The Project RESPECT policy is for all women to receive urine toxicology testing at each prenatal encounter and upon admission to the labor and delivery unit. The urine screening panel includes amphetamines, barbiturates, benzodiazepines, cocaine, and opiates. Confirmatory toxicology testing is sent for any positive screen, in addition to an expanded opioid panel (MTD, BUP, oxycodone, and fentanyl). Urine and meconium toxicology screening is sent from the infant after delivery. The meconium toxicology panel includes phencyclidine, cocaine, benzodiazepines, barbiturates, amphetamines, MTD, BUP, and opiates.

This study was approved by the Boston University Medical Campus Institutional Review Board. Prenatal characteristics were collected on all mothers, including demographic characteristics (maternal age, race, health insurance, and prenatal care visits), co-exposures (psychiatric medications and hepatitis C), nicotine use (defined as any amount of nicotine smoking documented in the medical record in the third trimester), OUD history (type of opioid and years of dependence), psychiatric comorbidities, any unprescribed or illicit drug use during the pregnancy or 6 months’ postdelivery (via urine toxicology or documented provider report), delivery type (vaginal/C-section), maternal LOS, congenital anomalies (by chart review), and gestational age at delivery. For the infants, Apgar scores, birth growth parameters (birth weight and head circumference), any medical diagnoses, neonatal intensive care unit admission, any breastfeeding (defined as any amount of breast milk consumed by the infant during the hospitalization), NAS outcomes (diagnosis of NAS [yes/no] defined as documented signs of opioid withdrawal requiring inpatient monitoring for 5–7 days with correlating opioid-positive toxicology screening, receipt of any pharmacologic treatment for NAS [yes/no], and total infant LOS in days), and infant discharge destination (parental custody vs nonparental custody). Data were hand-abstracted from the electronic medical record and entered into an electronic Excel database (Microsoft Corporation, Redmond, Washington).

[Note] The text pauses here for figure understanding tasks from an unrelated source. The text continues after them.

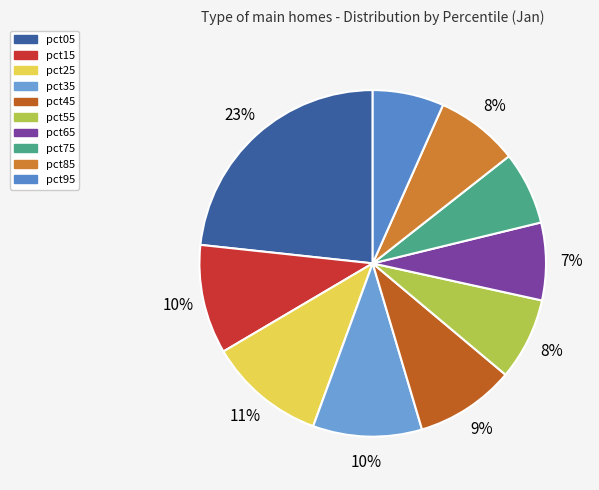

What is the total percentage of pct95 and pct15?

16.8%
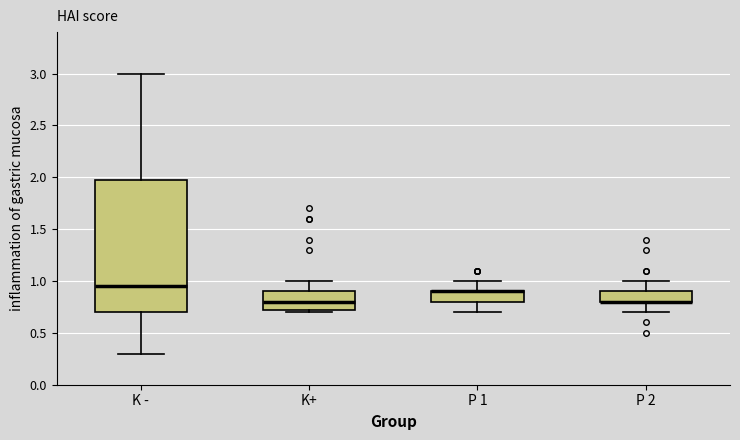

Reading left to right, read every box against the y-axis: the position of its median line, the range the box covers, and the ends of its whiskers. The values are not printed on the chart, so give them approximately, as read against the axis.

K -: median 0.95, box 0.70 to 2.00, whiskers 0.30 to 3.00
K+: median 0.80, box 0.75 to 0.90, whiskers 0.70 to 1.00
P 1: median 0.90 (drawn on the box's upper edge), box 0.80 to 0.90, whiskers 0.70 to 1.00
P 2: median 0.80 (drawn on the box's lower edge), box 0.80 to 0.90, whiskers 0.70 to 1.00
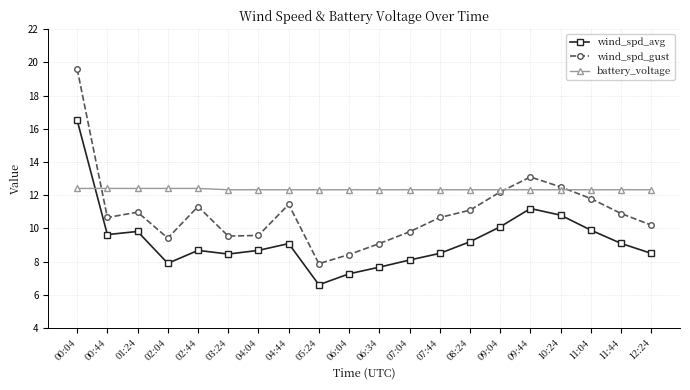

True or false: wind_spd_gust and wind_spd_avg intersect in this chart.

False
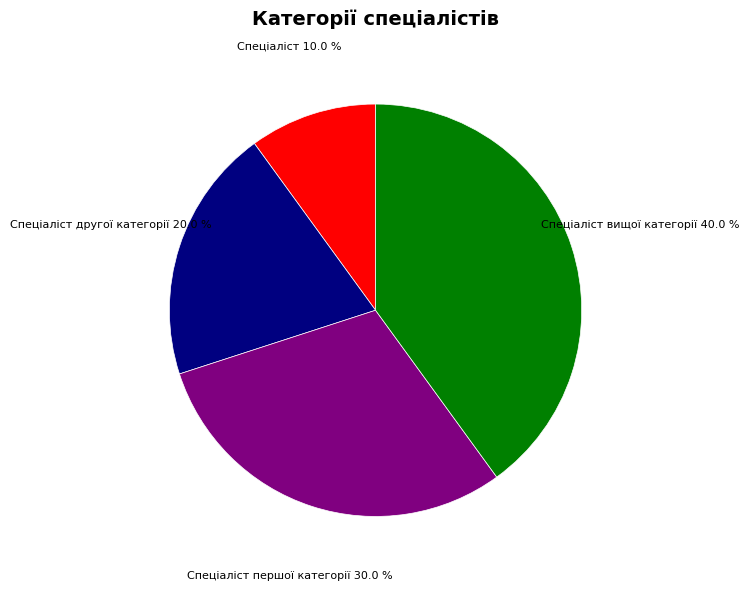

Is it true that Спеціаліст першої категорії is 30% of the pie?

True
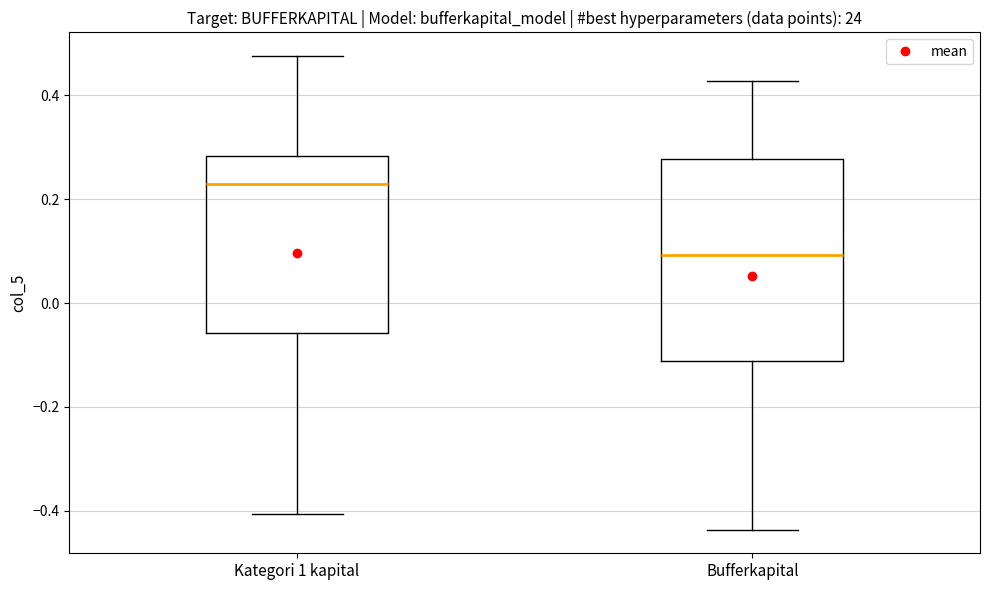

Which box's median line is the highest?

Kategori 1 kapital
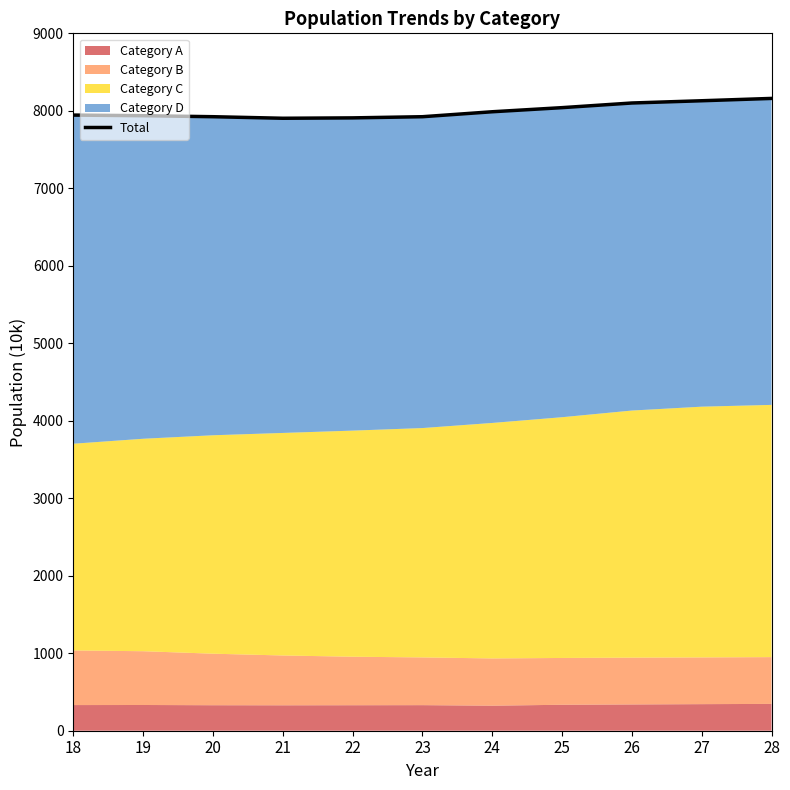

What is the average value?

7997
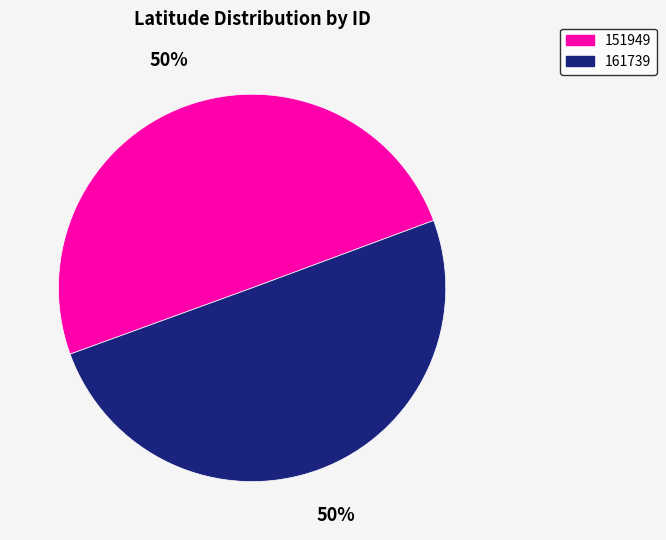

What is the ratio of the value at 151949 to the value at 161739?

1.0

Maternal and infant outcomes were compared between the NTX and BUP cohorts by using bivariate analyses. Two-sample t tests were used to determine differences in means of continuous measures between the NTX and BUP groups. Due to the small sample size, comparisons of categorical measures between the 2 groups were assessed by using Fisher’s exact test. Mean differences and odds ratios (ORs) were calculated by using BUP as the reference group. The sample size was insufficient for any regression modeling. All statistical analyses were performed by using SAS version 9.4 (SAS Institute, Inc, Cary, North Carolina).